__What the task requires__.
Pull every line with "middle" from the data below and copy it.

__The records__.

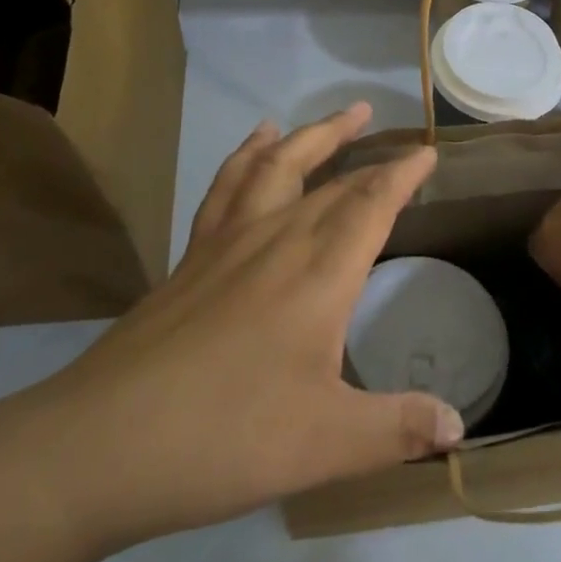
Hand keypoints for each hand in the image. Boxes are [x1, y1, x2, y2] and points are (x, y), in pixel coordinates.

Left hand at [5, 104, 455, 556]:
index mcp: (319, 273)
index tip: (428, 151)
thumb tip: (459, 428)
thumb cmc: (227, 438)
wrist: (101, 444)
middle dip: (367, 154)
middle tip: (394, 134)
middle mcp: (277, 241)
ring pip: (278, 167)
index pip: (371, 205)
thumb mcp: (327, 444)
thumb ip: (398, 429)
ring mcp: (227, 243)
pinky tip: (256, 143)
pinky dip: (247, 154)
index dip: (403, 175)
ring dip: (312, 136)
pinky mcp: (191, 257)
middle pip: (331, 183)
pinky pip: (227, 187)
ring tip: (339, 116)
...
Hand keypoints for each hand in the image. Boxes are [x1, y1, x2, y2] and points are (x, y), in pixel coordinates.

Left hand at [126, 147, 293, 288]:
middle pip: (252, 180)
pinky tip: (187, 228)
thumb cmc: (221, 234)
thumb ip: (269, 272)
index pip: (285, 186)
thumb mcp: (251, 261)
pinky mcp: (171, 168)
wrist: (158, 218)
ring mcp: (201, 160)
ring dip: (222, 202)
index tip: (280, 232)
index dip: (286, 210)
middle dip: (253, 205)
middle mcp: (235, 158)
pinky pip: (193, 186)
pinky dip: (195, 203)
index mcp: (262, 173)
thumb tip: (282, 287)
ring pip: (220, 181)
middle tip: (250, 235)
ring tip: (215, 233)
--
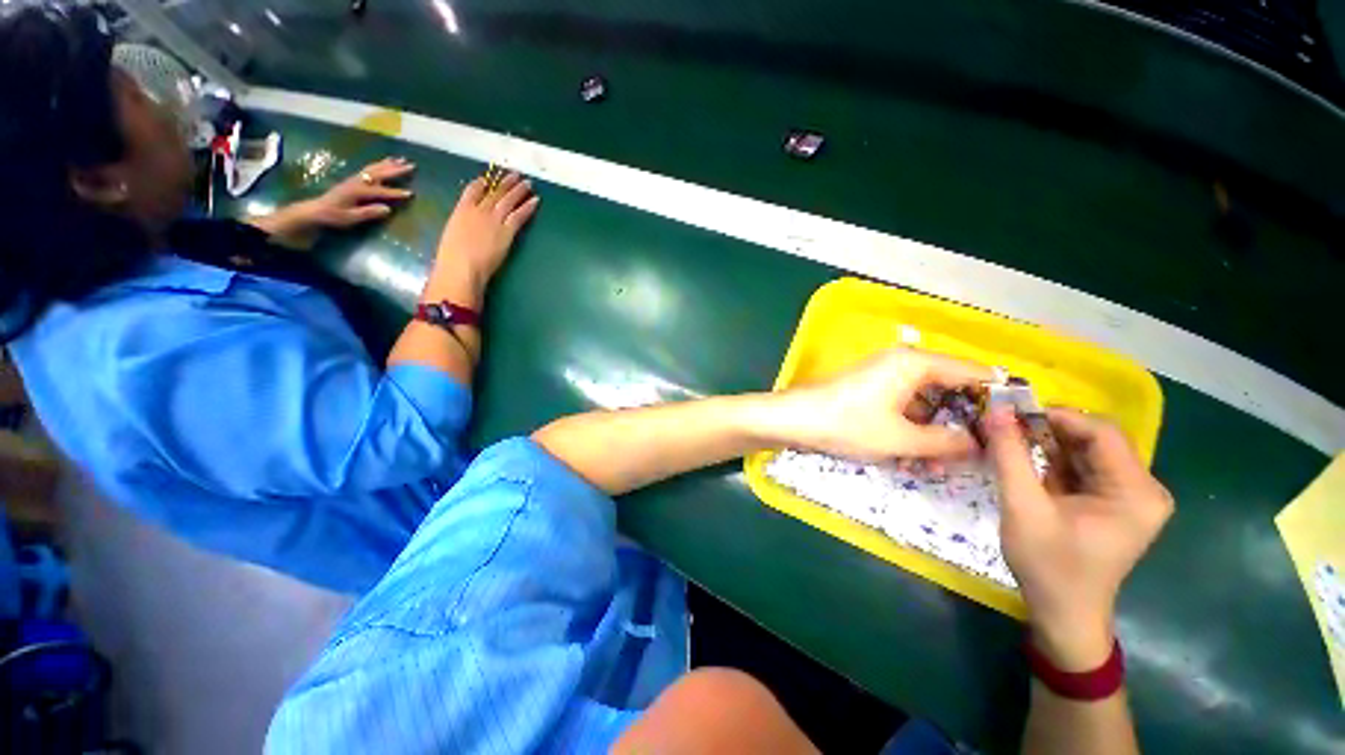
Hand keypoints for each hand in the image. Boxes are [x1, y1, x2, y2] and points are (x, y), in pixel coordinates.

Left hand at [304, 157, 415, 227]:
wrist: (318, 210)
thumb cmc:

__Task answer__.
middle dip: (367, 154)
middle tip: (394, 134)
middle mcp: (277, 241)
middle pip: (331, 183)
middle pip: (252, 180)
middle dip: (253, 205)
middle mcp: (235, 158)
middle tip: (250, 235)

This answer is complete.